Buyurun size Türkiye gündemi…Buyurun size Türkiye’nin özeti…
Medeniyet Olayı Patladı, Fena Yenildiniz, Hoca | Ümit Kıvanç | Riyatabirleri
Önce manzarayı oluşturan olgular:
• Halihazırda bu ülkede iktidarı ele geçirmiş kadro, girdiği kirli yoldan dönmesine elverecek fırsatları kaçırdı. Zaten istemedi, niyeti yoktu, falan, bunlar önemli değil artık. Eşik geçildi.
• Bu iktidara en azından son dört-beş yılda elebaşılık etmiş insanlar herhangi bir iktidar değişiminde mutlaka yargılanacak. Çünkü büyük suçlar işlediler ve öyle görünüyor ki, daha da işleyecekler.

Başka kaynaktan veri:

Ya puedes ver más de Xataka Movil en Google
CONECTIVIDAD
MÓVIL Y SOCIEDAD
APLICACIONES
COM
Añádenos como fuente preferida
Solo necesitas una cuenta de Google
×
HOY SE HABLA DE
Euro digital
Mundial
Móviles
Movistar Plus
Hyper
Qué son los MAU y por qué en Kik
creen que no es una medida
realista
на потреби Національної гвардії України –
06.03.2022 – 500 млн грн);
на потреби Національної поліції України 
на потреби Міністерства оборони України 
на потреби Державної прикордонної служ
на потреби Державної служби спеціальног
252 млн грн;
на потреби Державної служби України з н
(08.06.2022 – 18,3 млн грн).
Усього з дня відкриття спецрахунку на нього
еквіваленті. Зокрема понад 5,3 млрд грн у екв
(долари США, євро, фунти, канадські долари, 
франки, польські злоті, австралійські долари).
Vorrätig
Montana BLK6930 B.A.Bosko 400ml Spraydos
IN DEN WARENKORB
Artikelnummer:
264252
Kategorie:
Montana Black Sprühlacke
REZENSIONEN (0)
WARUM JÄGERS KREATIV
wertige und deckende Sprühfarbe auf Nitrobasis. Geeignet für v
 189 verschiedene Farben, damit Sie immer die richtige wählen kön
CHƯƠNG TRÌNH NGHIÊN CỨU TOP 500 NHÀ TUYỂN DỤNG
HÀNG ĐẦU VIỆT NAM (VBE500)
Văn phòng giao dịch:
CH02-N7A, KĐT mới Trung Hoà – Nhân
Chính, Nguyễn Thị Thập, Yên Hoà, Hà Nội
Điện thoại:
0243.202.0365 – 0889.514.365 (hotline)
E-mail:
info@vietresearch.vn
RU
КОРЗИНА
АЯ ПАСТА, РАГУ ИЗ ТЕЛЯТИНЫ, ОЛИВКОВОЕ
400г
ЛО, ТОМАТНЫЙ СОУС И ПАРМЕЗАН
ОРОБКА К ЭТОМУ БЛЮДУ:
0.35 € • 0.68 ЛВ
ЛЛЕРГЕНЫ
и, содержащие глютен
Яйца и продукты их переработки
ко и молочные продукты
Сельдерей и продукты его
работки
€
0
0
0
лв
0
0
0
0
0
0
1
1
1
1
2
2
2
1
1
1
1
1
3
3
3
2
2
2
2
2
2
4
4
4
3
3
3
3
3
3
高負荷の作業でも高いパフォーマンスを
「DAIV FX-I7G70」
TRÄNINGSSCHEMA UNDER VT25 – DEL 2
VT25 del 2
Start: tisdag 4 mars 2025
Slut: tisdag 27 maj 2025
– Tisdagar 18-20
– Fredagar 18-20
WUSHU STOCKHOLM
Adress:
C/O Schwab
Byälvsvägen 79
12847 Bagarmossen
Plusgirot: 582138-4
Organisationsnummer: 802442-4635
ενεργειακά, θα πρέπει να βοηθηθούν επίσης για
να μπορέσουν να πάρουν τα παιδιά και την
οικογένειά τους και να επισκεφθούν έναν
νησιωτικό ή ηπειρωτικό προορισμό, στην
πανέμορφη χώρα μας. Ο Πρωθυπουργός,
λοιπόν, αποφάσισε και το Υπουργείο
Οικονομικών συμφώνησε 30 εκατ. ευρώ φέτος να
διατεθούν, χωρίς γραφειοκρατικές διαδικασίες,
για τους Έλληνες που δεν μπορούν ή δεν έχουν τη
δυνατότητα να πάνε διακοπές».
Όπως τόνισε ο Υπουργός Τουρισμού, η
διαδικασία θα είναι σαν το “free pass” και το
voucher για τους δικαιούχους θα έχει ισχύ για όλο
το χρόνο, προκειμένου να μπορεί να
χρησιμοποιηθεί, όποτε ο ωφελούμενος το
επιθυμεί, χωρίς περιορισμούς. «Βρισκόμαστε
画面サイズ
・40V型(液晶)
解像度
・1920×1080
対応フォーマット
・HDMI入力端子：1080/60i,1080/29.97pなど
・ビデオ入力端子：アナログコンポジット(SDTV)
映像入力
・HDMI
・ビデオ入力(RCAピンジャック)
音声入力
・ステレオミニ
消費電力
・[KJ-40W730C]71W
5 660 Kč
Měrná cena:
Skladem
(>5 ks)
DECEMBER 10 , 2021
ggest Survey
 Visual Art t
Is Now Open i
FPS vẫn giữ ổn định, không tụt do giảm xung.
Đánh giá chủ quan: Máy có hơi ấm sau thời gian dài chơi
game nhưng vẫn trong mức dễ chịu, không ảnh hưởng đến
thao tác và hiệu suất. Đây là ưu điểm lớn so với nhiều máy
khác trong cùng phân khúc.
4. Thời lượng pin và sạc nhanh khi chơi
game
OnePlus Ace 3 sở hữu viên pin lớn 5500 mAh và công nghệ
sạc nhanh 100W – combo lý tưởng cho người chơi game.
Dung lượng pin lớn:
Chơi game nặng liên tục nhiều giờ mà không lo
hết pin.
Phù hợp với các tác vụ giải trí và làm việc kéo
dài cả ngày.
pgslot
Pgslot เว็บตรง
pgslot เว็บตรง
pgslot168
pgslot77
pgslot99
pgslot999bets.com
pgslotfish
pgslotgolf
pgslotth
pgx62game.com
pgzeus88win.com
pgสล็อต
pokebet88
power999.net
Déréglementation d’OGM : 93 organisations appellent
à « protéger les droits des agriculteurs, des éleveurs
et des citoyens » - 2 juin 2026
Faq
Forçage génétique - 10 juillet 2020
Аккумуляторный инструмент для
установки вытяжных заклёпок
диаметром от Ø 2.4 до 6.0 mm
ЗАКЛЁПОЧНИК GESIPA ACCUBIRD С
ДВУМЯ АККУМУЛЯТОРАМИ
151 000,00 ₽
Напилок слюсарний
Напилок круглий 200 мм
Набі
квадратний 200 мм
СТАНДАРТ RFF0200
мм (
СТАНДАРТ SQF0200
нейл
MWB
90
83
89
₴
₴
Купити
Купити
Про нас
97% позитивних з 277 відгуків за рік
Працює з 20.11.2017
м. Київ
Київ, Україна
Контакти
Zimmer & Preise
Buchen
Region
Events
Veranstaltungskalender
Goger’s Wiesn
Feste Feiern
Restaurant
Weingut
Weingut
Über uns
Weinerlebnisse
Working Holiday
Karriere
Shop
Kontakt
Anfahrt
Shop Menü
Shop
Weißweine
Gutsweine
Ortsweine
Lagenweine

• Bugünkü muktedirlerin yargılanması için öyle devrim niteliğindeki dönüşümler de gerekmeyecek. Baskısı sömürüsü hilesi olağan standartlarda bir merkez sağ iktidar bile bugünün pisliğini temizlemeden iş göremeyecek.
• Recep Tayyip Erdoğan'ın ustalıkla, kendine yakın herkesi, suç ortağı kılarak soktuğu yörünge, sabit bir yörünge değil. Çekimine kapılıp etrafında döndüğü o şey, mutlak iktidar mıdır, hırsın özü müdür, artık her neyse ona her turda giderek yaklaşan, sonu kaçınılmaz çarpışmaya, infilaka götüren bir yörünge.
• Erdoğan, böyle bir yörünge üzerinde seyahatin ancak mutlak bir gerilim ve düşmanlık, dolayısıyla bir tür savaş ortamında sürdürülebileceğini ve mutlak bir sonu olduğunu iyi kavramış, bunun gereklerini çok iyi bilen bir lider.
• Toplumun keskin hatlarla ikiye bölünmesinden en çok kazançlı çıkacak özne o. Tek koşulla: halk çoğunluğunun ve silahların kendi tarafında bulunması.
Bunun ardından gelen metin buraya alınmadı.